Malware tailored to steal SMS verification tokens from major Australian and kiwi banks is circulating on Google's App store from fraudulent developer accounts.
The bot could be purchased from underground websites and used to target the likes of the Commonwealth Bank, Westpac and NAB along with New Zealand organisations HSBC, Kiwibank and ANZ.
Perkele, meaning devil in Finnish, was used in tandem with PC web application malware, Krebsonsecurrity reported.
Attackers would serve victims a phishing site targeting a nominated bank which would direct them to download the booby-trapped mobile application masquerading as a security verification service.
The app would intercept SMS messages sent by banks to customers to confirm transactions, allowing the fraudsters to empty accounts.
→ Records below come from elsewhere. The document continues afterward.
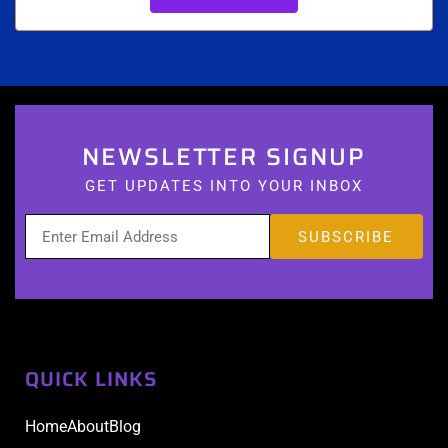
NEWSLETTER SIGNUP
GET UPDATES INTO YOUR INBOX
QUICK LINKS
Home
About
Blog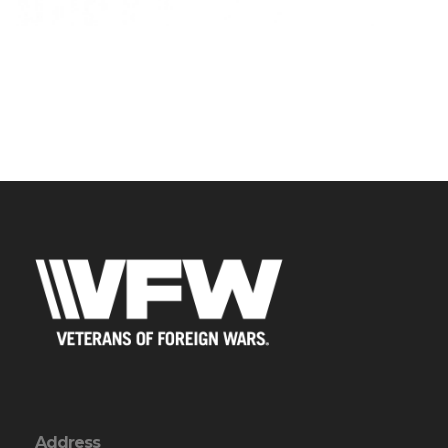
Address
To get the malicious apps on the Google Play store, Perkele's developer was offering to snap up verified accounts for $100 a pop, four times the retail cost.
Those accounts were previously verified by Google to be linked to legitimate applications and domains, allowing the attackers to post their wares to the store.
Attackers could spend $1000 to target a single bank and up to $15,000 to attack any of those supported.
Perkele was not as sophisticated as other bank-targeting malware, but illustrates the types of attacks banks face as more users transact using smartphones.
NAB's head of major crime incident resolution services Grant Baxter said it processes half a million account logins from mobile devices and serves some 10 million transactions each day.